Kreis und quer:Wenn Trennendes verbindet

Die Auseinandersetzung mit fremden Kulturen adelt den Menschen, sie reißt mit und berauscht. Doch was ist, wenn sie heruntersteigt von der Bühne, Teil des Alltags wird. Dann kann es anstrengend werden

Von Irmengard Gnau

Wie schön ist die Kultur. Bietet sie uns doch Momente des Genusses und der Versenkung, des Innehaltens und Zu-sich-Findens, ja im besten Falle gar der tiefen und wahren Erkenntnis. Kultur bringt Edles hervor und sie adelt denjenigen, der sich ihr hingibt, lässt sie uns doch offen werden für die Reize fremder, unbekannter Welten. Wir berauschen uns am Klangfeuerwerk eines Prokofjew und Schostakowitsch, lassen uns im heimischen Konzertsaal davontragen vom Temperament israelischer Virtuosen, anrühren von der Innigkeit persischer Lyrik, mitreißen von der Lebensfreude amerikanischer Jazzsounds und afrikanischer Beats.

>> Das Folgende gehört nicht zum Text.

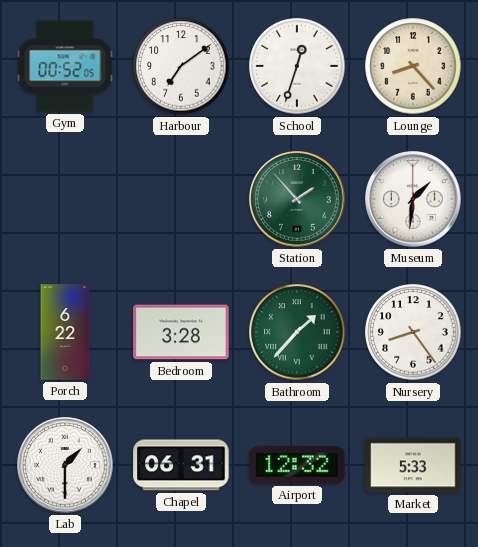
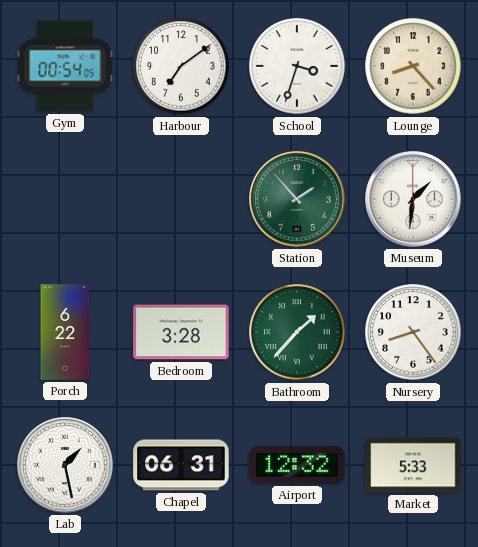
Gym: 00:52 -> 00:54
School: 12:33 -> 3:33
Lab: 1:30 -> 1:28
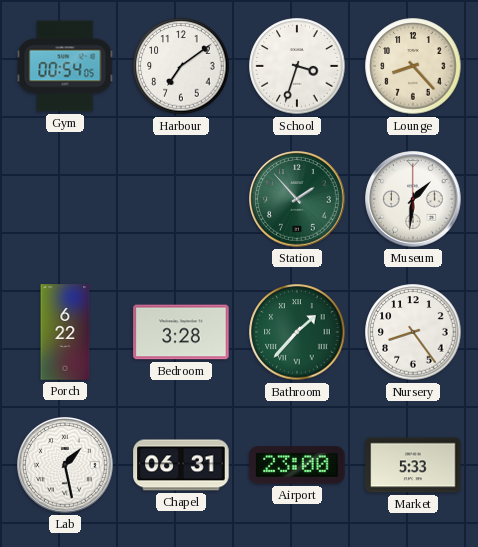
Airport: 12:32 -> 23:00
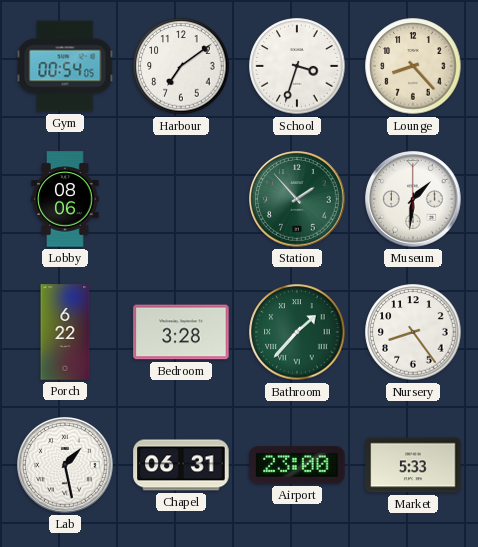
Lobby: none -> 08:06
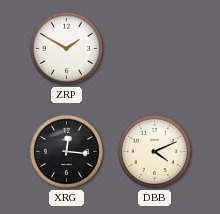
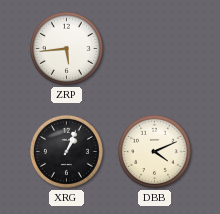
ZRP: 1:50 -> 5:44
XRG: 12:16 -> 1:04
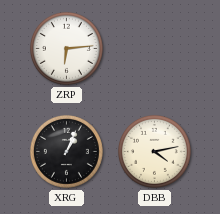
ZRP: 5:44 -> 6:14
DBB: 4:11 -> 4:13
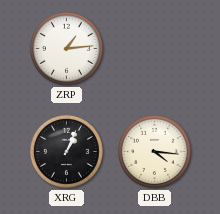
ZRP: 6:14 -> 1:14
DBB: 4:13 -> 4:16
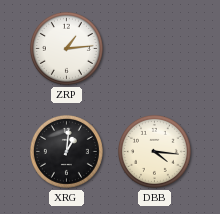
XRG: 1:04 -> 1:01
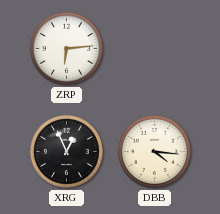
ZRP: 1:14 -> 6:14
XRG: 1:01 -> 12:56
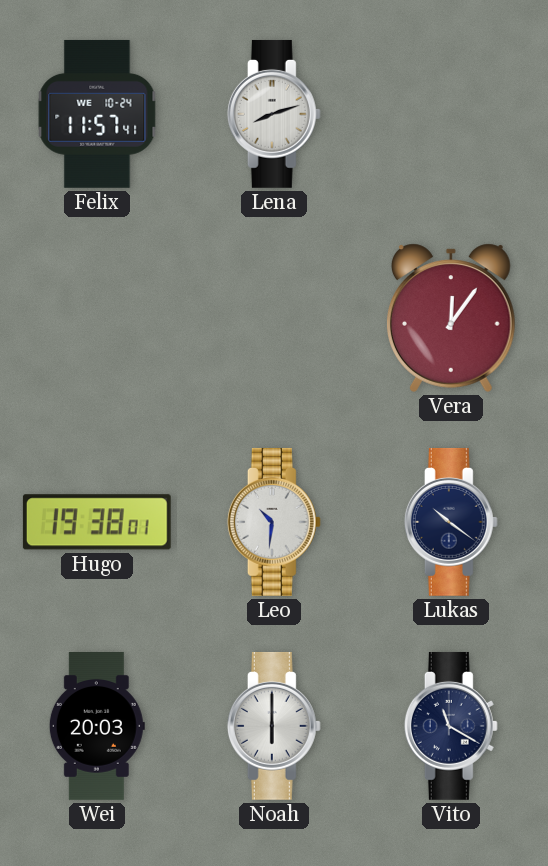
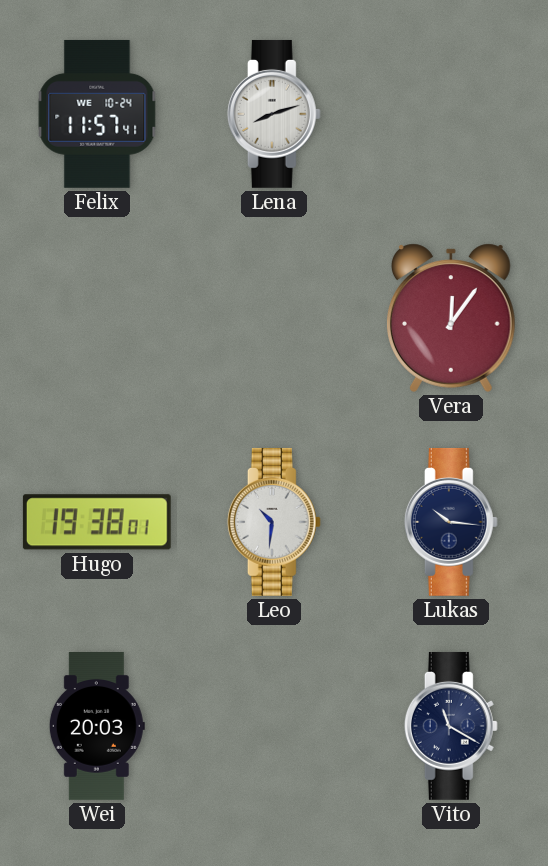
Lukas: 10:21 -> 10:16
Noah: 6:00 -> none
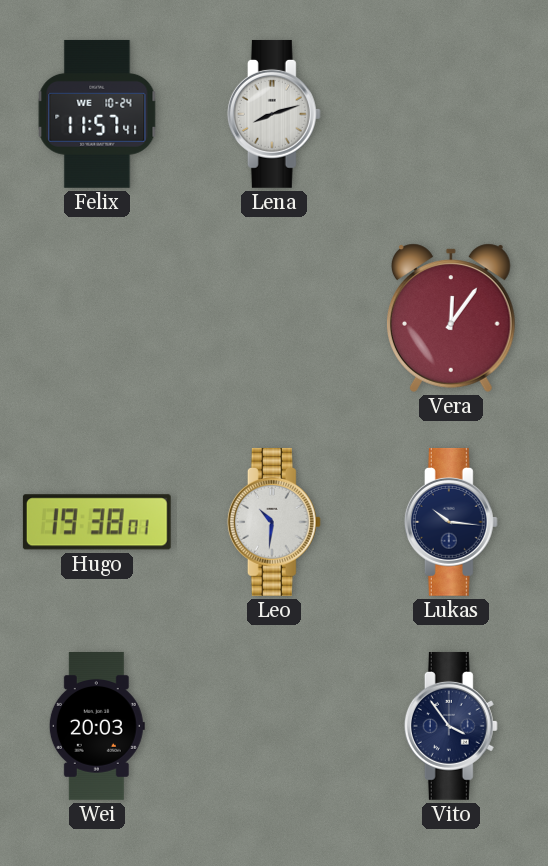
Vito: 11:20 -> 3:54
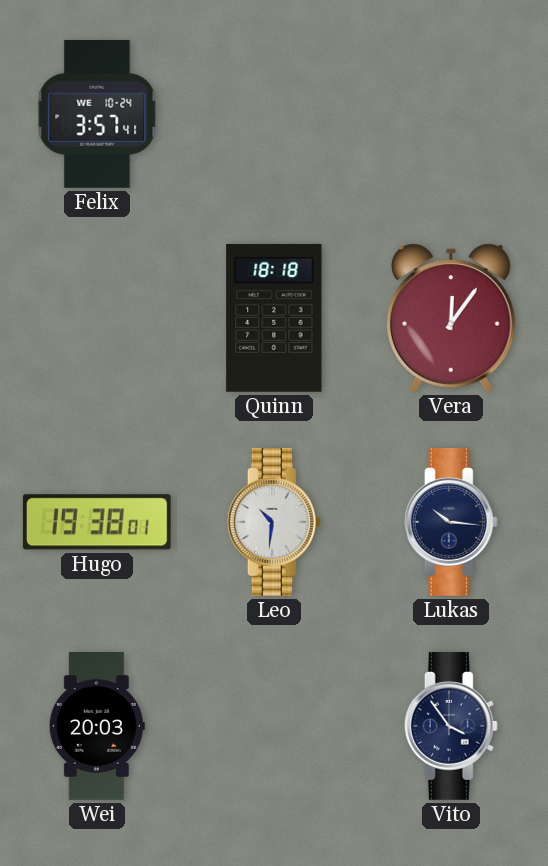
Felix: 11:57 -> 3:57
Lena: 8:12 -> none
Quinn: none -> 18:18
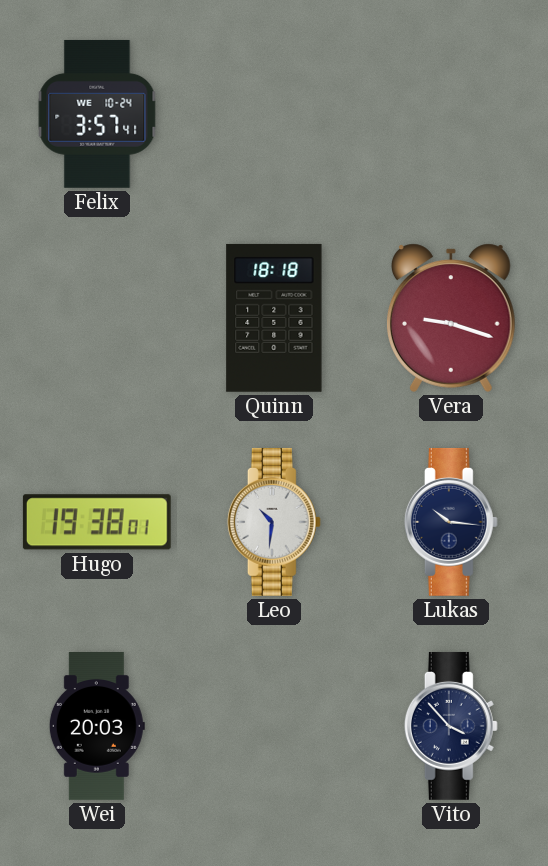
Vera: 12:06 -> 9:18
Vito: 3:54 -> 3:53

Das Fremde ist reizvoll, es lockt zum Studium und gar zur schüchternen Nachahmung, der Sari und die Oud, die arabische Laute, an der Wohnzimmerwand erinnern stolz an abenteuerliche Ausflüge in andere Kulturkreise, an die wir noch gern zurückdenken, während wir über die heimatliche Straße schlendern. Wenn nur dieser Lärm von gegenüber nicht wäre. Ein seltsames Gedudel aus dem Nachbarhaus, nicht laut, aber doch impertinent, beinahe atonal, ein jammernder Singsang in einer unverständlichen Sprache. Ist das Arabisch? Das klang beim traditionellen orientalischen Schleiertanz im Urlaub irgendwie eingängiger. Auch die Essensdüfte, die aus dem Wohnblock gegenüber kommen, wollen unserer Nase nicht recht schmeicheln. Ungewohnt, seltsam, aufdringlich. Was das wohl ist?

Wenn sie plötzlich nahe kommt, die fremde Kultur, heruntersteigt von der Bühne in den Alltag, ist sie nicht immer angenehm. Kultur hat viele Seiten, sie prägt nicht nur Melodien, sondern eben auch Umgangsformen. Was aus der Distanz exotisch ist und interessant, kann aus der Nähe vor allem ungewohnt sein; Unbekanntes kann stören, Misstrauen hervorrufen, auch mal Angst machen. Wenn so viele verschiedene Traditionen, Sprachen, Töne, Umgangsformen zusammentreffen wie in diesen Monaten, und das binnen kurzer Zeit und unter erschwerten Umständen, ist das vielleicht normal. Doch die Prägung, die uns abgrenzt, weil sie kulturelle Räume absteckt, Rollen und Zusammenleben definiert und oft unbewusste Muster schafft, kann auch eine Chance sein, Brücken zu bauen. Im Großen wie im Kleinen. Bei gemeinsamen Konzerten, wie jüngst in Neubiberg, beim Austausch von Liedgut, bei Kochabenden mit unbekannten neuen Nachbarn.

Kultur lässt Probleme nicht verschwinden, sie ebnet Unterschiede nicht ein - im Gegenteil. Wo riesige Differenzen in grundsätzlichen Ansichten klaffen, nimmt sie auch nicht die schwierige Auseinandersetzung damit ab. Aber Kultur bietet Anknüpfungspunkte dafür, sich kennenzulernen, Unterschiede aktiv zu Gesprächsthemen zu machen. Und damit vielleicht Interesse zu wecken am Unbekannten, nicht nur aus der Ferne.